Wrestling with OMS and EMS Decisions
Traders Magazine Online News, December 22, 2017
Many asset managers are wrestling with the decision on whether to keep the order management system (OMS) and execution management system (EMS) as two separate best-of-breed systems, or switch to a single unified platform known as the OEMS.
Buy-side firms have been demanding tighter integration between their order management and execution management systems for years. Some are looking to consolidate their trading platforms to drive down costs. Others want a single platform to reduce the complexity of trading across multiple asset classes and geographies.
Some critics contend that the OEMS has not lived up to the hype of creating a synchronized blotter and a complete audit trail in both systems. They argue that it’s been difficult to pull data from the OMS into the EMS or visa versa.
“The debate on whether the OMS and EMS should be merged or integrated continues to rage,” wrote James Wolstenholme, senior analyst at Celent in a report published Oct. 25, 2017.
As the debate rages, the interaction between portfolio managers and traders is becoming more critical to earning incremental returns, stated the report. With assets shifting from active to passive investments, portfolio managers are relying on advice from quantitative tools – like pre-trade transaction cost analysis – to earn precious basis points.
There are 15,000 financial advisers in the United States, ranging from $5 trillion in AuM all the way down to $5 billion, and then there’s hundreds under $10 billion and then family offices with $100 million in AuM that need a complete investment life cycle, said Wolstenholme in an interview.

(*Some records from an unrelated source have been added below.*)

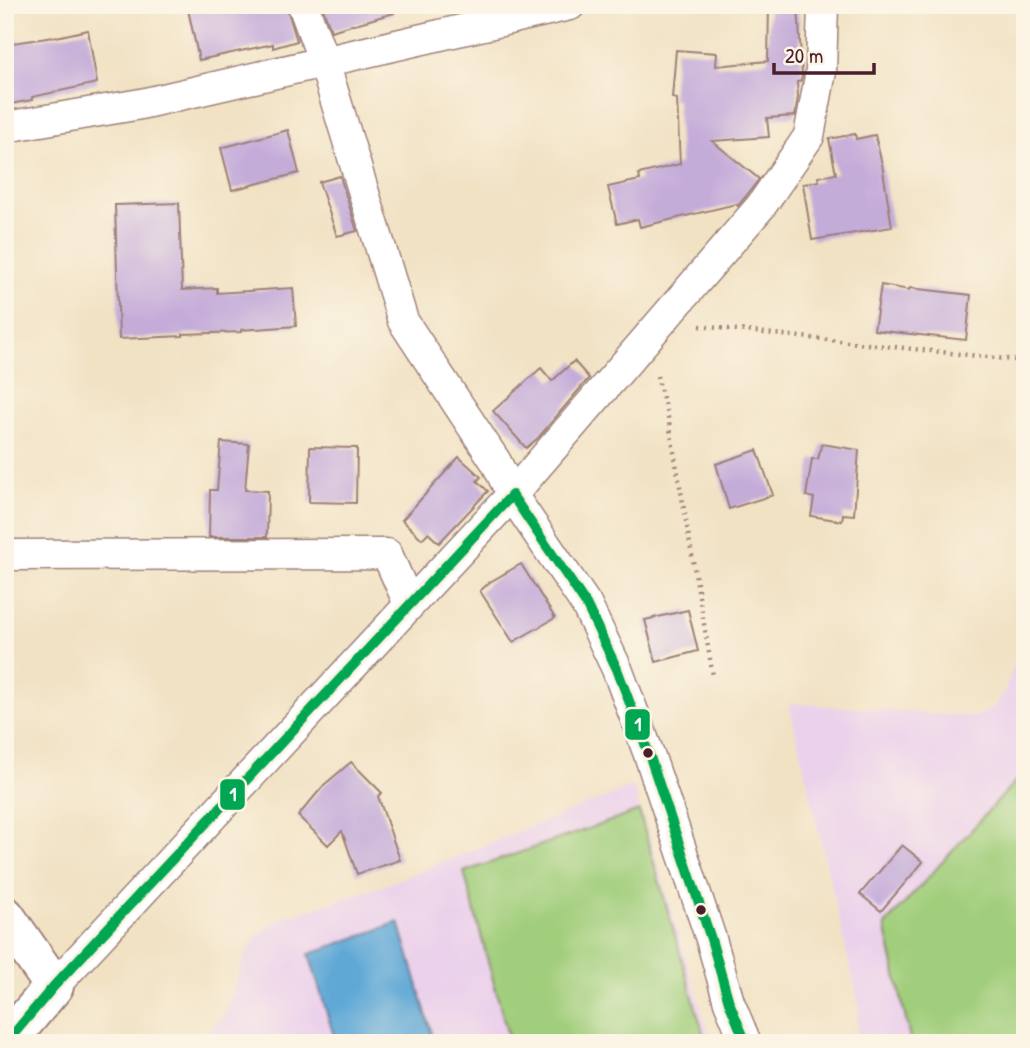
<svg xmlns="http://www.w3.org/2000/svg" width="1030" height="1048" font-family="'Patrick Hand',sans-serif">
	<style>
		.built { fill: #ebd1eb }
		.green { fill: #a1ce7b; stroke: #767653; stroke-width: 2 }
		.water { fill: #5fa8d6; stroke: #546480; stroke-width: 2 }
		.building { fill: #c4acd9 }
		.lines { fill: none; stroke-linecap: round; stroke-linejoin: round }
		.street-casing { stroke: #9e8078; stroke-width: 33 }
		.secondary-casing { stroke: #9e8078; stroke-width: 42 }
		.path { stroke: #9e8078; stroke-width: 4.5; stroke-dasharray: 2 5; stroke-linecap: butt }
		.street { stroke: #fff; stroke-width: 30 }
		.secondary { stroke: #fff; stroke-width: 38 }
		.bus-1-casing { stroke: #fcf5e5; stroke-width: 16 }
		.bus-1 { stroke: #00a651; stroke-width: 10 }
		.bus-dot { fill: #4a1f2b; stroke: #fcf5e5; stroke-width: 2.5 }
		.line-badge { stroke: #fcf5e5; stroke-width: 2.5 }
		.badge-label { font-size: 19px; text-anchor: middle; font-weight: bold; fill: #fff }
	</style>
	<rect width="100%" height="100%" fill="#fcf5e5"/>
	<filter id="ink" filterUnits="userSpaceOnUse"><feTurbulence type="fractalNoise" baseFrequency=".0143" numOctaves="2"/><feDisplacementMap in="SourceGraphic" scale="14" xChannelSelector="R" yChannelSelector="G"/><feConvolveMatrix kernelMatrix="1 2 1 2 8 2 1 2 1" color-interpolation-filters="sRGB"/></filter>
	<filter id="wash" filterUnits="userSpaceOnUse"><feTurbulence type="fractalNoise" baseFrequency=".00686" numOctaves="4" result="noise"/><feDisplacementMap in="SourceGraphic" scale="28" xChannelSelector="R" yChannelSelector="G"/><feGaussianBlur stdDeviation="1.57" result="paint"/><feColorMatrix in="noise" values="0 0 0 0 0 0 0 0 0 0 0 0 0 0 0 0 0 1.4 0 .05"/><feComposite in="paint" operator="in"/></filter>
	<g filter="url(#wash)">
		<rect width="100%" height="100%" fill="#f1e2c4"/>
		<!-- built -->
		<g class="built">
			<path d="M 1025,632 L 1025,1043 L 861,1043 L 857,1028 L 859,1005 L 789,703 L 976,717 L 994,707 L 1004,694 Z"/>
			<path d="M 633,786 L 712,1043 L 194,1043 L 223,1017 L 247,951 L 255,939 L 269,926 L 283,918 L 383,886 Z"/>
		</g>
		<!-- green -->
		<g class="green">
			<path d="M 1025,771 L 1025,1043 L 911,1043 L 885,925 Z"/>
			<path d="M 639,811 L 706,1043 L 510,1043 L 464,872 Z"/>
		</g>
		<!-- water -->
		<path class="water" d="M 399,922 L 434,1041 L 336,1043 L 309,954 Z"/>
		<g id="blocks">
			<!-- building -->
			<g class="building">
				<path d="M 187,5 L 286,5 L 297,41 L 273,48 L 273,44 L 199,60 Z"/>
				<path d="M 322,5 L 393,5 L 394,13 L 331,31 Z"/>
				<path d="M 769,5 L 798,5 L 802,76 L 801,81 L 797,82 L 798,97 L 795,116 L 767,118 L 769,137 L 712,141 L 759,179 L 747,195 L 738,206 L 736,204 L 640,227 L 638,219 L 617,224 L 608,187 L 640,180 L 639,174 L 680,164 L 677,99 L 672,98 L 676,50 L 717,53 L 716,66 L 768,61 Z"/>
				<path d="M 88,30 L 97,83 L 32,97 L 32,100 L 5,105 L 5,44 L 61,36 Z"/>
				<path d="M 288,130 L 299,173 L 232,190 L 221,148 Z"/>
				<path d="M 855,134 L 856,139 L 875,135 L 882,164 L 892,227 L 812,240 L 803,184 L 819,181 L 818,177 L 836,174 L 829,139 Z"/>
				<path d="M 340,176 L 357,231 L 337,236 L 319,182 Z"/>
				<path d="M 179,203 L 182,290 L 217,288 L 217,293 L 293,288 L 296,326 L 241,330 L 241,332 L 183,334 L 183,336 L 119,339 L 115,205 Z"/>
				<path d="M 881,285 L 909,290 L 910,288 L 971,295 L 966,340 L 874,330 Z"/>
				<path d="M 574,361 L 589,378 L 538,438 L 526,448 L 493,411 L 541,368 L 552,381 Z"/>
				<path d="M 221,442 L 249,444 L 245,490 L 268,491 L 267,537 L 209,537 L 210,490 L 217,490 Z"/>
				<path d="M 822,444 L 859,450 L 854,515 L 843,514 L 842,521 L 811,516 L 814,498 L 806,496 L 812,459 L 818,459 Z"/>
				<path d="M 310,447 L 357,448 L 356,503 L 309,502 Z"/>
				<path d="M 757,450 L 773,495 L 729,509 L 716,464 Z"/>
				<path d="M 459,457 L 481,477 L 477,481 L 488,491 L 439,543 L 428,533 L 422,539 L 402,520 Z"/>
				<path d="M 521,564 L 555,618 L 513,642 L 480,591 L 490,582 Z"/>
				<path d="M 688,610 L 698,651 L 656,662 L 645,620 Z"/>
				<path d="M 351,762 L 382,793 L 378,796 L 400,860 L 357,874 L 342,831 L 328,845 L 298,816 L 324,785 Z"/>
				<path d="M 902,845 L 923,862 L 881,911 L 860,894 Z"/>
			</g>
		</g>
	</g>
	<g filter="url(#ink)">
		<use href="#blocks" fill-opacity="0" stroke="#9e8078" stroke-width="2"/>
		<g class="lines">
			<defs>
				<g id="street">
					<path d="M 303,5 L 324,62 L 403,321 L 496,462 L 512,495 L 586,604 L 617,669 L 650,757 L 711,939 L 729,1002 L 746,1043"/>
					<path d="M 5,127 L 141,104 L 570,5"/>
					<path d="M 5,555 L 387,554 L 409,604"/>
					<path d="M 54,986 L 512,495 L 761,206 L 809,136 L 821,71 L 823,5"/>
				</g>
				<path id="secondary" d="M 5,916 L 54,986 L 6,1043"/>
			</defs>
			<!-- street casing -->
			<use href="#street" class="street-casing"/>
			<!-- secondary casing -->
			<use href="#secondary" class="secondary-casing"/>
			<!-- path -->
			<g class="path">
				<path d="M 700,326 L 1025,361"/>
				<path d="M 657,376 L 668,417 L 713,676"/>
			</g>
			<!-- street -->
			<use href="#street" class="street"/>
			<!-- secondary -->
			<use href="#secondary" class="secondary"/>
			<defs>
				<path id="bus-1" d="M 6,1043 L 54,986 L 512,495 L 586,604 L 617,669 L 650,757 L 711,939 L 729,1002 L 746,1043"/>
			</defs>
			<!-- bus-1 casing -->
			<use href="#bus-1" class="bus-1-casing"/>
			<!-- bus-1 -->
			<use href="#bus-1" class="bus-1"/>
		</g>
	</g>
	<!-- markers -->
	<g class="bus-dot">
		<circle cx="648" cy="753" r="6"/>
		<circle cx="701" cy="910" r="6"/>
	</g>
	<g class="line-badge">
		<rect x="624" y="708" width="27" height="33" rx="7" fill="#00a651"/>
		<rect x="219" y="778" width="27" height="33" rx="7" fill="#00a651"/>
	</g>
	<g class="badge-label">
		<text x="638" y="731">1</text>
		<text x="233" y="801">1</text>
	</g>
	<!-- margin -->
	<rect width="1030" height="1048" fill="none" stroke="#fcf5e5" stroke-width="28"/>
	<!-- scale -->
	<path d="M774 63v10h100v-10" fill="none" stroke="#4a1f2b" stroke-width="3.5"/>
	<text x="785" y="63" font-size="21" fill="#4a1f2b" stroke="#fcf5e5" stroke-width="5" paint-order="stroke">20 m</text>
</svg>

For many asset managers, the choice between integrating a best-of-breed OMS and EMS, or migrating to an OEMS, hinges on multiple factors and is by no means black or white.
“The best-of-breed EMS and OMS tends to go with the separation of asset classes and geographies,” said Wolstenholme.
In the case of an asset manager trading a majority of credit bonds and associated derivatives, the firm won’t specifically need a high-speed EMS, according to the report. In addition, the same firm investing in commodities, real estate, direct investment, or private lending, might use a specialized second OMS.
“One size doesn’t fit all, and so now as you move down the different AuM levels, some firms are going to want best-of-breed and are going to go across many multi-assets and geographies. Therefore, one behemoth system is not the answer,” said Wolstenholme.
If a hedge fund is investing in specific, highly liquid asset classes, and dealing in high volumes, then “the idea of an integrated OEMS is a better architectural method to follow,” said Wolstenholme. For example, a hedge fund that tends to concentrate in North American equities and is doing a high-frequency trading strategy or market neutral strategy, “that efficiency is gained within the combined OEMS,” he asserted,
Different Segments and Workflows
“Generally speaking, you can break the decision down into two client types — the institutional management space and the hedge fund space,” said Aaron Levine, vice president of FlexONE OEMS Solutions at FlexTrade.